ACTIVITIES
1. Repeat the passage of the ACL Browser page starting at "Clear Local Cache - ACL" and ending at "Explorer security tab.".
2. Answer these questions using the ACL Browser page:
(a) What rights are needed for SACLs to be displayed?
(b) In Trustee mode, what does a green dot on an icon in the ACE List pane indicate?
(c) What shares the local cache used by ACL Browser?
3. Write the next part of the ACL Browser page, beginning after its final paragraph on Trustee Mode.

EXCERPT
= = =

ACL Browser

ACL Browser provides a quick and simple method to browse the permissions that are assigned to objects in the directory.  The ACL Browser is split into three sections:

Browser - This section provides the method to navigate the directory, clicking on an items in this pane will display the assigned permissions to that item. The Display OU and Containers options limits the displayed items to just these items, by deselecting this option the browser pane will display all the objects in the OU and containers.

ACE List - This pane lists the ACEs that have been assigned to the selected items, by default the Object Security tab is displayed showing the Discretionary Access Control List (DACL), however, depending on the item selected, the Mailbox, and Schema permissions will also be displayed.  For SACL to be displayed the Include SACL option must be selected, for these to be displayed Domain Admin rights are required.  If the Display SIDs option is selected an extra column is displayed with the SID of the trustee.

ACE - This pane displays the Access Control Entry based on the item selected in the ACE List pane.  The list of permissions is dynamic based on the item selected, but the standard full/read/write/create/delete permissions are displayed for all items.  When the Show ACL\ACE flags options is selected the ACE view will display the raw ACL and ACE flags associated to the selected item in the ACE List pane, rather than the graphical view. When an Object Specific ACE is selected the name of the object type which the permissions are associated to is displayed above the ACE pane.  In the example below the object type is User.

Clear Local Cache - ACL Browser uses a local cache for extended permission GUIDs and SIDs.  As the results are retrieved from the server they are cached to improve the performance when viewing permissions.  When changing to a new location and Refresh pressed, if the forest\domain is the same then the cache is maintained, if the forest\domain is changed, the cache is purged, the cache will also be cleared if the Clear Local Cache option is selected.  This cache is shared with the GPO Explorer security tab.

Trustee Mode - ACL Browser has a Trustee mode, which allows a trustee (user\group\computer etc.) to be selected and then only the ACE that apply to the trustee are displayed.  The icons in the ACE List pane will have a green dot to indicate that the corresponding ACE applies to the selected trustee.  These are the effective rights for the selected trustee.

= = =

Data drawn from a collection

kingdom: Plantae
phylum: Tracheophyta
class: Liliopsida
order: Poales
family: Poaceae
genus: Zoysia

= = =

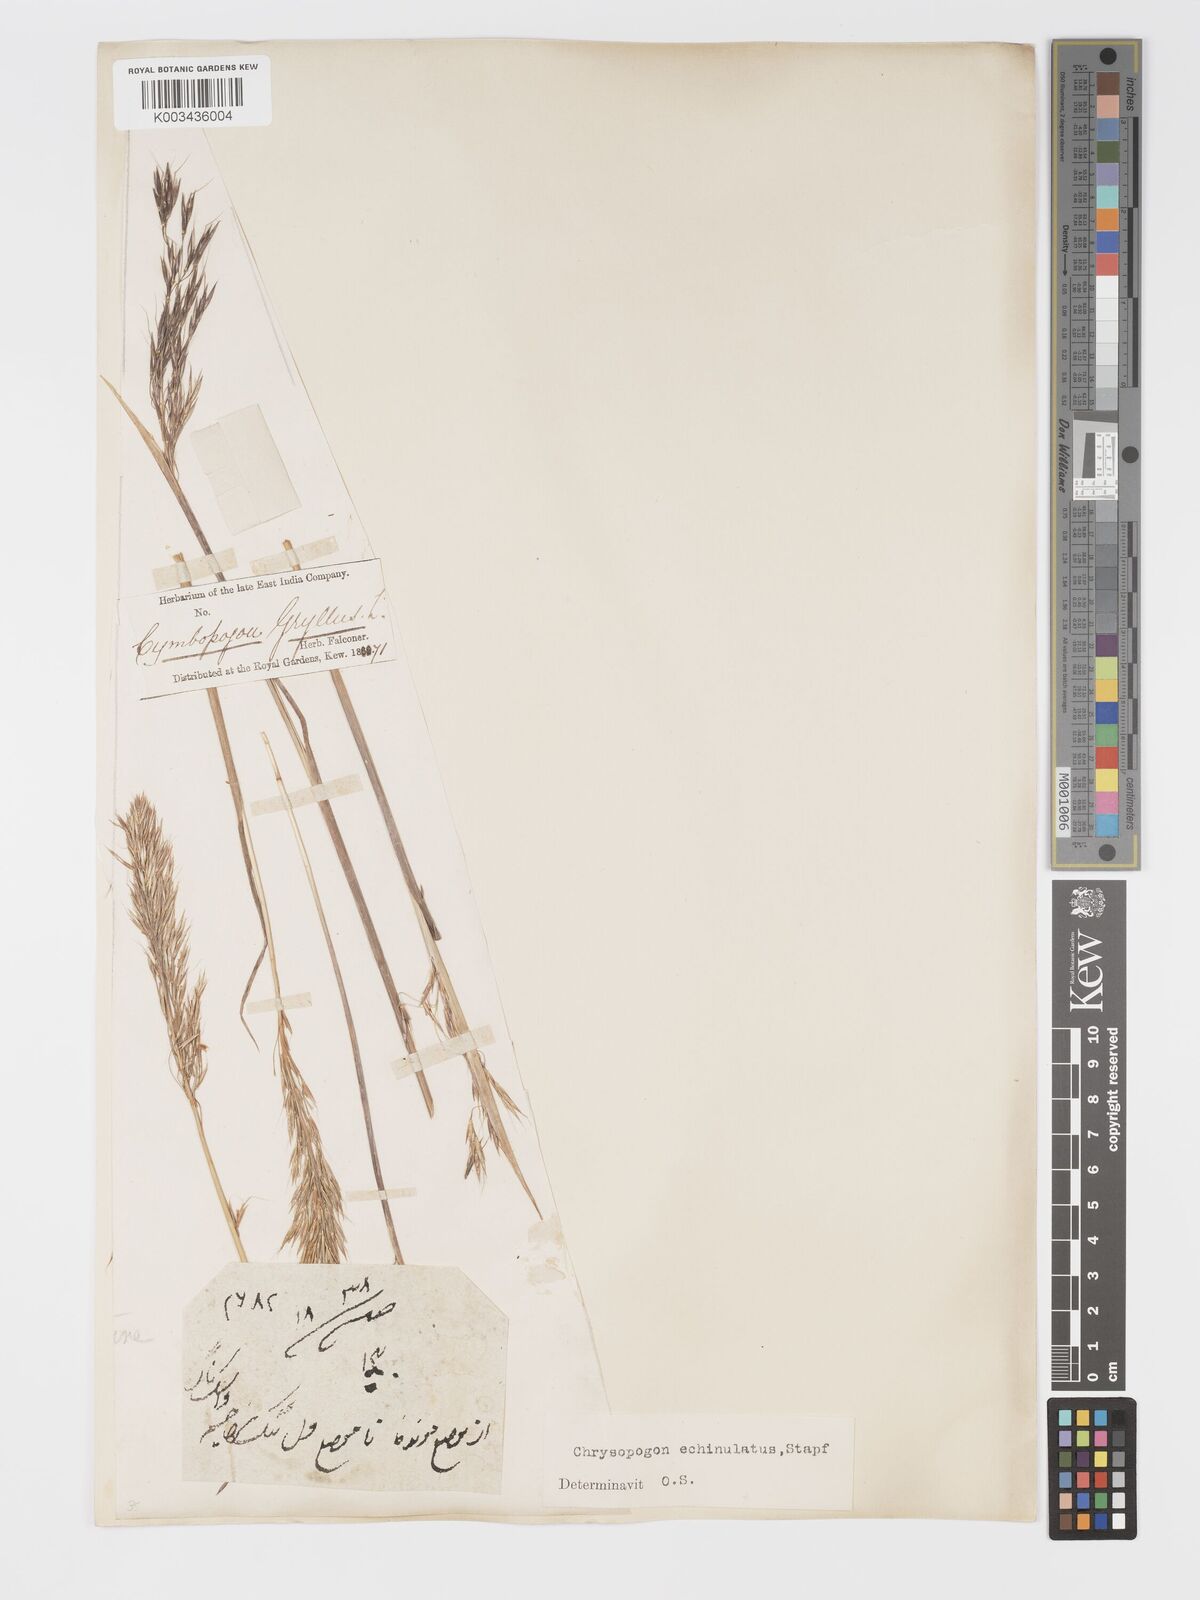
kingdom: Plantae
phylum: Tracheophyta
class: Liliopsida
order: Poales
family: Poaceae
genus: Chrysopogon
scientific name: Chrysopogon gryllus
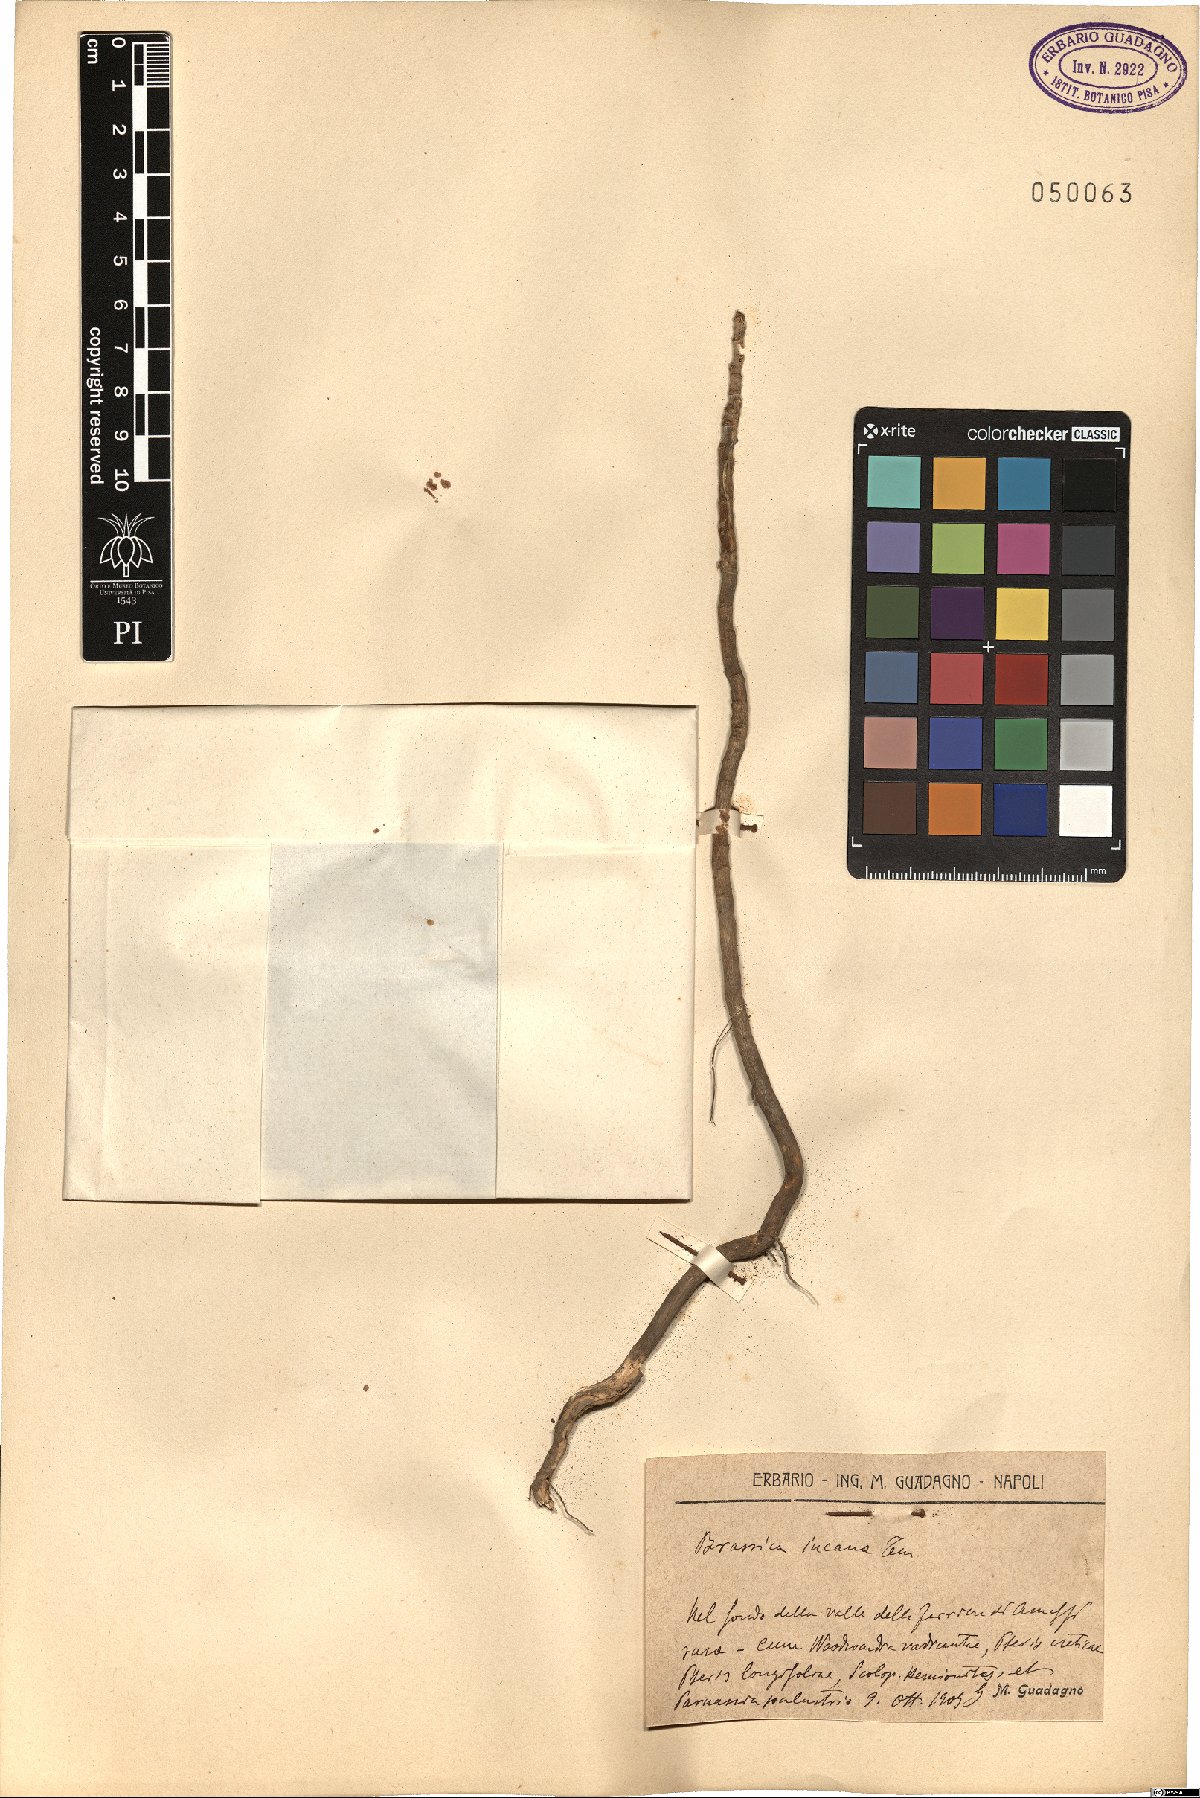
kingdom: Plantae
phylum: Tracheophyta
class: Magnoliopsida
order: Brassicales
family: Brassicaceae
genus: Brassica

= = =

EXERCISE ANSWERS
1.
Clear Local Cache - ACL Browser uses a local cache for extended permission GUIDs and SIDs.  As the results are retrieved from the server they are cached to improve the performance when viewing permissions.  When changing to a new location and Refresh pressed, if the forest\domain is the same then the cache is maintained, if the forest\domain is changed, the cache is purged, the cache will also be cleared if the Clear Local Cache option is selected.  This cache is shared with the GPO Explorer security tab.

2.
(a) Domain Admin rights.
(b) That the corresponding ACE applies to the selected trustee.
(c) The GPO Explorer security tab.

3.
To Select the Trustee click on the Trustee button and the Trustee Information dialog will be displayed, this dialog shows the select trustee and the constructed access token is displayed.  To select the trustee click on the Select button.  

The Select Trustee dialog, allows you to specify the trustee and the connection method for the trustee, is used to construct the trustee's Access Token. Once the Trustee is selected, the Add and Remove buttons can be used to update the SIDs that are included in the constructed access token. This allow you to add groups or security principals to the token to see what impact this has on the trustee access rights.

ACL Browser
ACL Browser - Flags

Permissions Caching


NetTools uses local caching to improve the performance when viewing the permissions in ACL Browser and GPO Explorer.  The cache is used to cache Control Assess Rights GUIDs and resolved SIDs, this makes viewing the permissions of subsequent objects significantly faster.  ACL Browsers and GPO Explorer use the same cache to improve performance across these options.  If ACL Browser and GPO Explorer interrogate the same forest then both options will benefit from the caching.  However, when they are pointing at different forests, the cache is cleared and caching is started again when a different context is detected, resulting in an initial performance hit as the cache is reseeded.